ONGC: The government has a focus on the privatization of ONGC. This is the third time when the government is trying to privatise ONGC. Additional Secretary of Petroleum and Natural Gas Ministry wrote a letter to ONGC saying the petroleum ministry wants that some oil fields should be sold to some private players, like in Western offshore in Panna-Mukta and Ratna in Western offshore and R-Series, Gandhara in Gujarat. Foreign Investors to be brought to KG Basin Gas Field and drilling and other services should be divided into a separate company.

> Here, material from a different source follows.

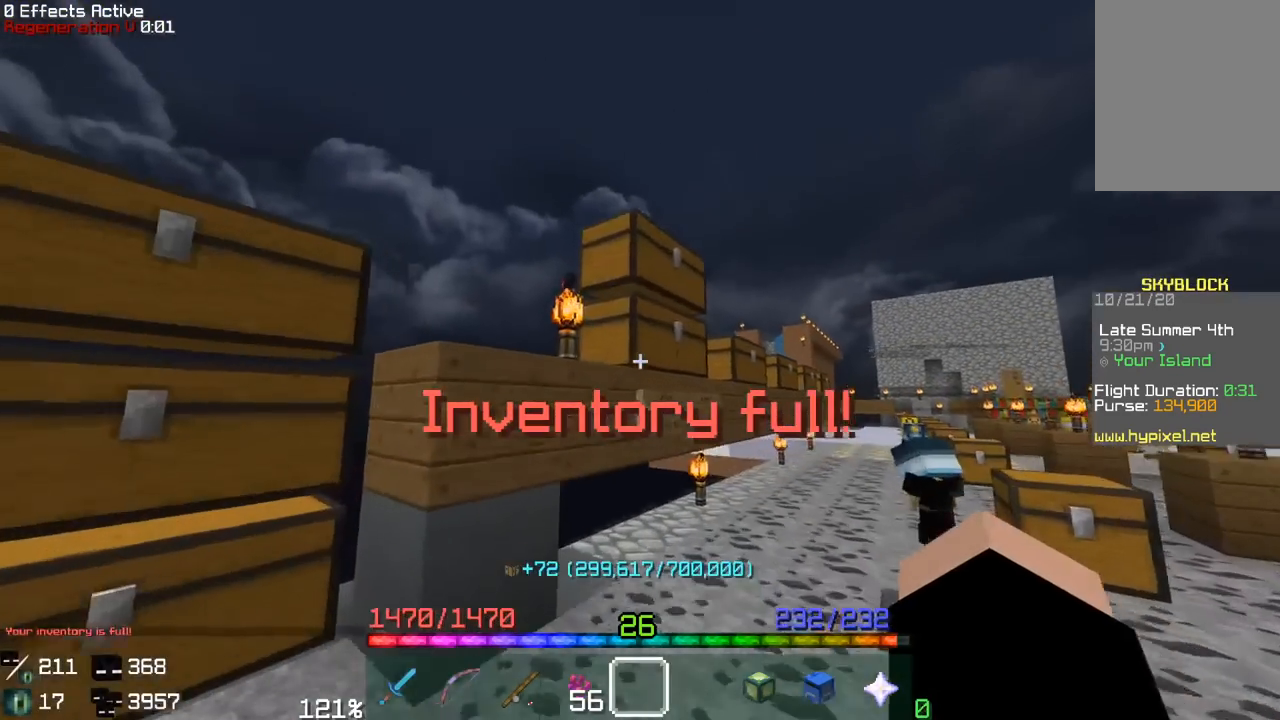
{"keys": [], "mouse": ["right"], "events": [[467, "d", "up"], [483, "w", "up"], [500, "mouse_right", "down"]]}
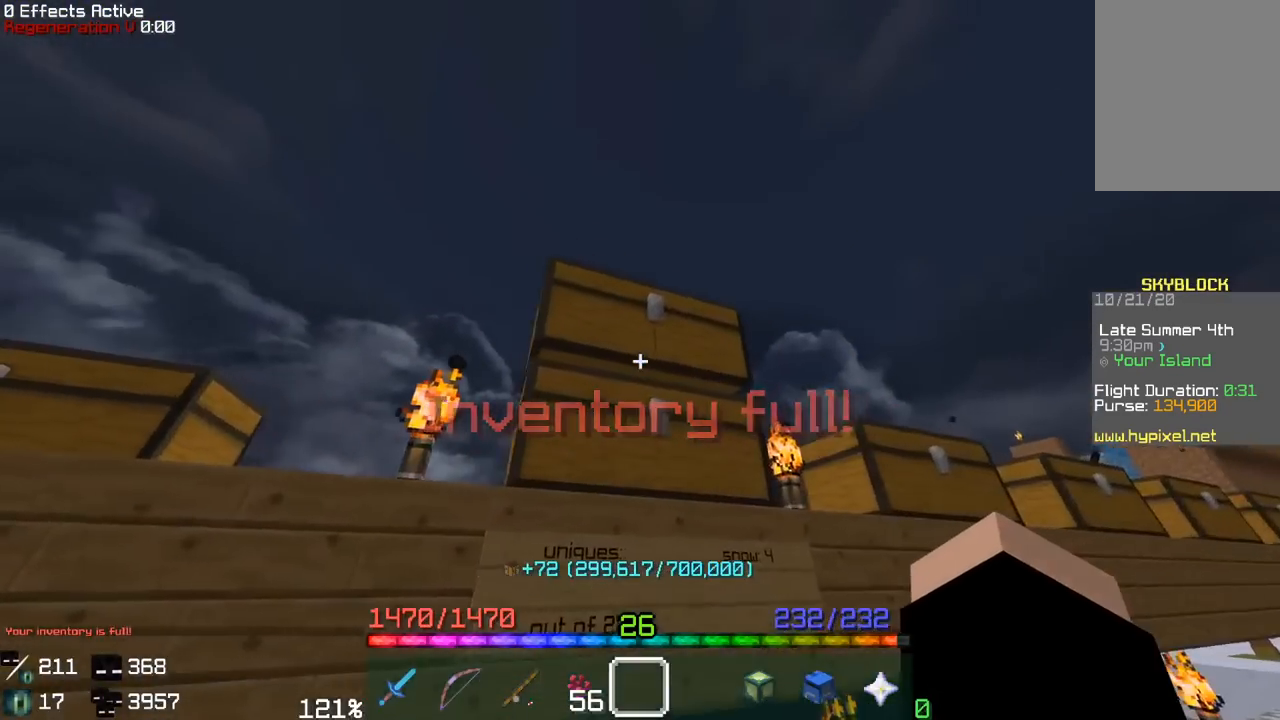
{"keys": [], "mouse": [], "events": [[133, "mouse_right", "up"]]}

Remdesivir + Oxygen Import + Oxygen Use

Cipla/Dr Reddy's/Jubilant Pharmova: Government approved 25 new plants for the production of Remedesivir. Remedesivir's production will soon be up to 3 lakh doses per day. 
Linde India/EKC/Ingersoll Rand: Import duty and health cess has been removed on import of medical Oxygen and equipment connected to it. Duty has been removed on import of ventilators and Oxygen masks.

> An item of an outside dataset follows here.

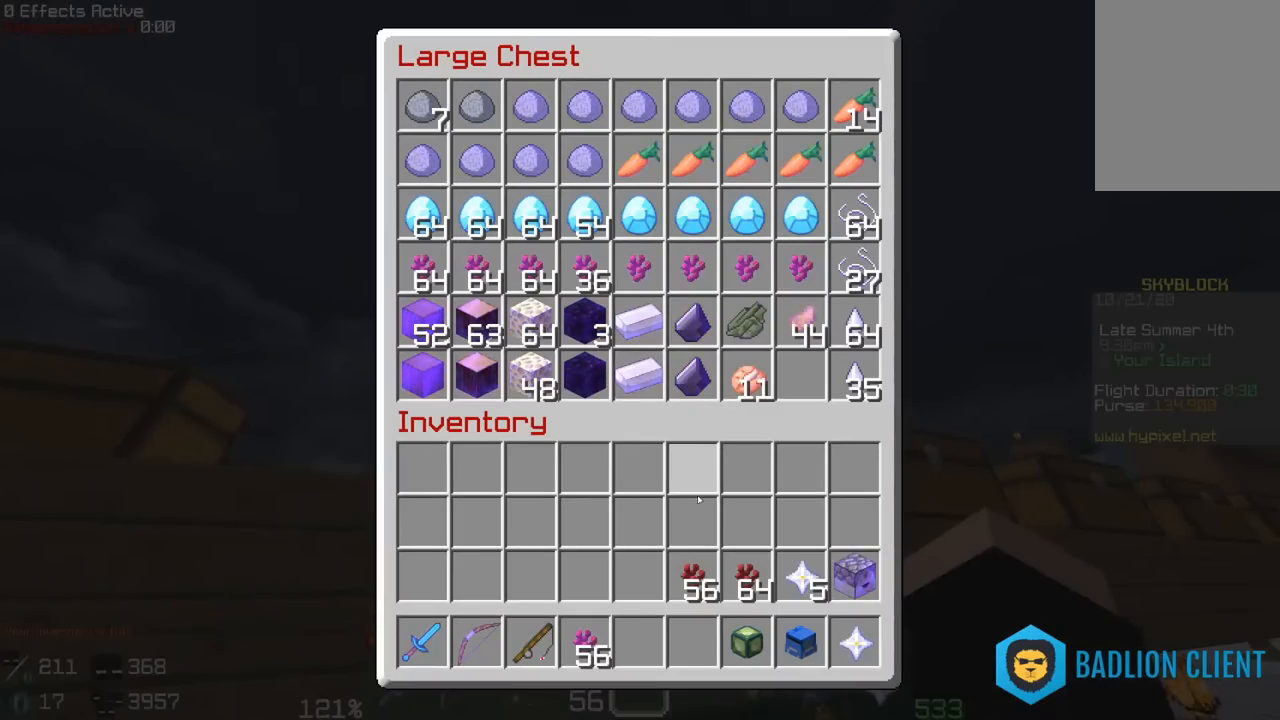
{"keys": [], "mouse": [], "events": []}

Central Government’s decision: In view of the acute shortage of medical oxygen in the country, the Union Ministry of Home Affairs has imposed a total ban on the use of liquid oxygen for other purposes. Though the Centre had restricted the industrial use of liquid oxygen, it had allowed exceptions to nine categories of industries such as steel, petroleum among others. Union Home Ministry has issued the orders by exercising the powers of the National Disaster Management Act. 

Adani Ports: Major ports waive off all charges for ships carrying oxygen and oxygen related equipment cargo. 

ITC/VST/Godfrey Philips: The Bombay High Court has suggested a temporary ban on cigarette sales during the epidemic.